[Data provided]
============================================================
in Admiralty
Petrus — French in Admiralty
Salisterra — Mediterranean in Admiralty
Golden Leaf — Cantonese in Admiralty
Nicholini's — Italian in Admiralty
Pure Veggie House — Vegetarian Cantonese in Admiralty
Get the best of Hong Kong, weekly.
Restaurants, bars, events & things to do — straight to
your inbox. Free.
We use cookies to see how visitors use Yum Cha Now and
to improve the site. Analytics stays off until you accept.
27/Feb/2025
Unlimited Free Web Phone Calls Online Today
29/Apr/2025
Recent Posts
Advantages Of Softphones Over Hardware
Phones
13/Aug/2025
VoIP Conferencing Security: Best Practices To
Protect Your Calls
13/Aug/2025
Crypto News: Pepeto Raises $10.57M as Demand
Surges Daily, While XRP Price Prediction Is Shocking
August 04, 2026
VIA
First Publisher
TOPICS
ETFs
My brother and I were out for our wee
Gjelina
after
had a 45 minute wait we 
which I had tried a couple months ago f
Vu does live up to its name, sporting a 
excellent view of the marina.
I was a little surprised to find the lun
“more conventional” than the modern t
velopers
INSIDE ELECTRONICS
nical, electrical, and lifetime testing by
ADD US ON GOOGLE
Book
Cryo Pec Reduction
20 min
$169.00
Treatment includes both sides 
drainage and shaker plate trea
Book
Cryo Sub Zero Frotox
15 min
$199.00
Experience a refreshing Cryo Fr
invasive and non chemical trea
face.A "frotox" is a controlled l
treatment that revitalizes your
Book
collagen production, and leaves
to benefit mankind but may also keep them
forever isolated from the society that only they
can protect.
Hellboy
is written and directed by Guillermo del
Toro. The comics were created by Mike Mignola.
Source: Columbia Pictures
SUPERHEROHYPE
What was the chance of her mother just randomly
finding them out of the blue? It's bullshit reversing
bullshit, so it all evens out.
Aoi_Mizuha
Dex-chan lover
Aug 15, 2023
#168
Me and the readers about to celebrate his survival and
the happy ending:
============================================================
[Exercise prompt] Restate the material word for word so that no line differs from the original.

[Finished exercise]
in Admiralty
Petrus — French in Admiralty
Salisterra — Mediterranean in Admiralty
Golden Leaf — Cantonese in Admiralty
Nicholini's — Italian in Admiralty
Pure Veggie House — Vegetarian Cantonese in Admiralty
Get the best of Hong Kong, weekly.
Restaurants, bars, events & things to do — straight to
your inbox. Free.
We use cookies to see how visitors use Yum Cha Now and
to improve the site. Analytics stays off until you accept.
27/Feb/2025
Unlimited Free Web Phone Calls Online Today
29/Apr/2025
Recent Posts
Advantages Of Softphones Over Hardware
Phones
13/Aug/2025
VoIP Conferencing Security: Best Practices To
Protect Your Calls
13/Aug/2025
Crypto News: Pepeto Raises $10.57M as Demand
Surges Daily, While XRP Price Prediction Is Shocking
August 04, 2026
VIA
First Publisher
TOPICS
ETFs
My brother and I were out for our wee
Gjelina
after
had a 45 minute wait we 
which I had tried a couple months ago f
Vu does live up to its name, sporting a 
excellent view of the marina.
I was a little surprised to find the lun
“more conventional” than the modern t
velopers
INSIDE ELECTRONICS
nical, electrical, and lifetime testing by
ADD US ON GOOGLE
Book
Cryo Pec Reduction
20 min
$169.00
Treatment includes both sides 
drainage and shaker plate trea
Book
Cryo Sub Zero Frotox
15 min
$199.00
Experience a refreshing Cryo Fr
invasive and non chemical trea
face.A "frotox" is a controlled l
treatment that revitalizes your
Book
collagen production, and leaves
to benefit mankind but may also keep them
forever isolated from the society that only they
can protect.
Hellboy
is written and directed by Guillermo del
Toro. The comics were created by Mike Mignola.
Source: Columbia Pictures
SUPERHEROHYPE
What was the chance of her mother just randomly
finding them out of the blue? It's bullshit reversing
bullshit, so it all evens out.
Aoi_Mizuha
Dex-chan lover
Aug 15, 2023
#168
Me and the readers about to celebrate his survival and
the happy ending:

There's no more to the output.